Market watchers said the H-share index may blaze higher to the 4,400-point levels in the short term on QDII hopes but the 4,500 mark may prove to be a strong resistance point.
However, in the property sector, worries about a widely-expected US interest rate rise next week lopped 0.60 percent off the Hang Seng property sub index with the city's largest developer Sun Hung Kai Properties losing 0.4 percent to HK $63.00.
Other losers included Cheung Kong, Sino Land and Hysan Development, with losses ranging from 0.44 percent to 1.76 percent.
H-shares such as logistics firm Sinotrans and cargo handler China Shipping Development were 6.73 percent and 5.36 percent higher respectively, amid talks that China may implement the Qualified Domestic Institutional Investor scheme before July 1.
China auto stocks were broadly higher but Denway Motors surrendered earlier gains to end unchanged despite a report by Goldman Sachs retaining its 'outperform' rating on the stock with a forecast of 77 percent sales volume growth year-on-year for 2004.
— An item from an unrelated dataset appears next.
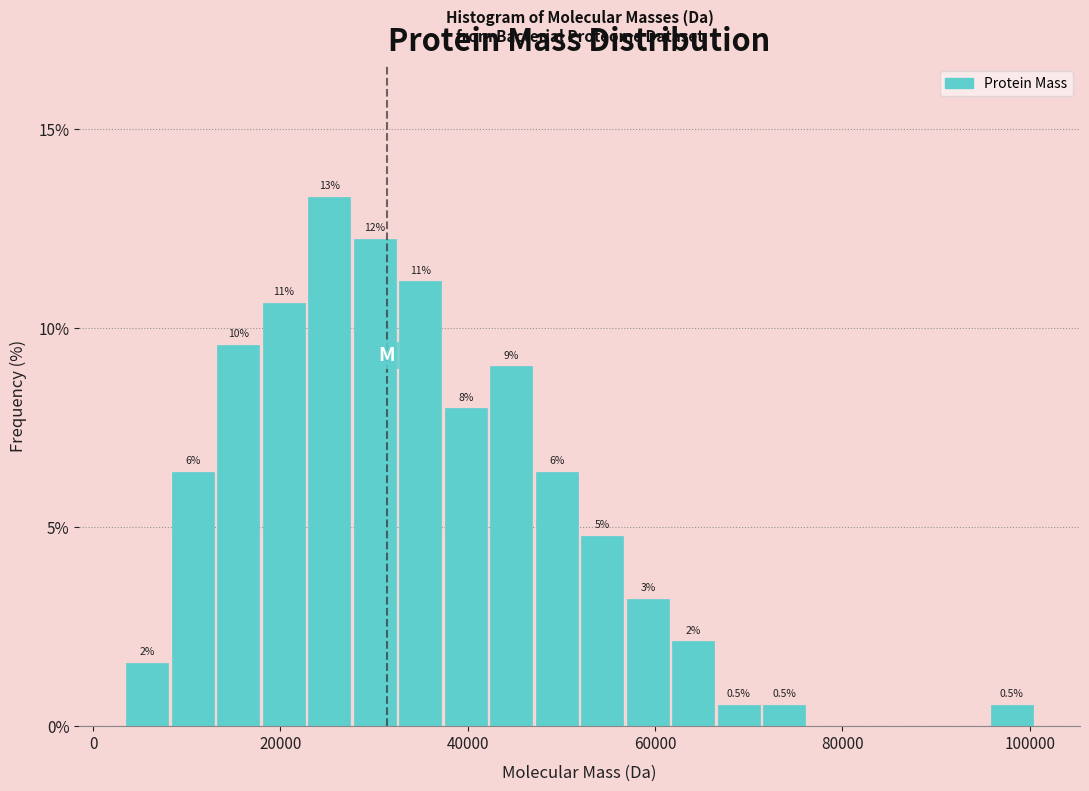

Around what value on the x-axis is the tallest bar? Give the approximate position of its centre, as read against the axis.

26000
Goldman said in a research note on Friday that a visit to a General Motors' plant in Shanghai confirmed its view that sales of strong branded vehicles appeared robust in the first two weeks of June compared to weak figures in May.
Investors snapped up China shares on Thursday on news that mainland insurers might soon be allowed to invest overseas, meaning some $8 billion could flow into markets, such as Hong Kong.
The official Shanghai Securities News also said on Friday that China Life Insurance has applied for a licence to invest in overseas securities markets, making it possibly one of the first Chinese insurers to be allowed to do so under the Qualified Domestic Institutional Investor scheme.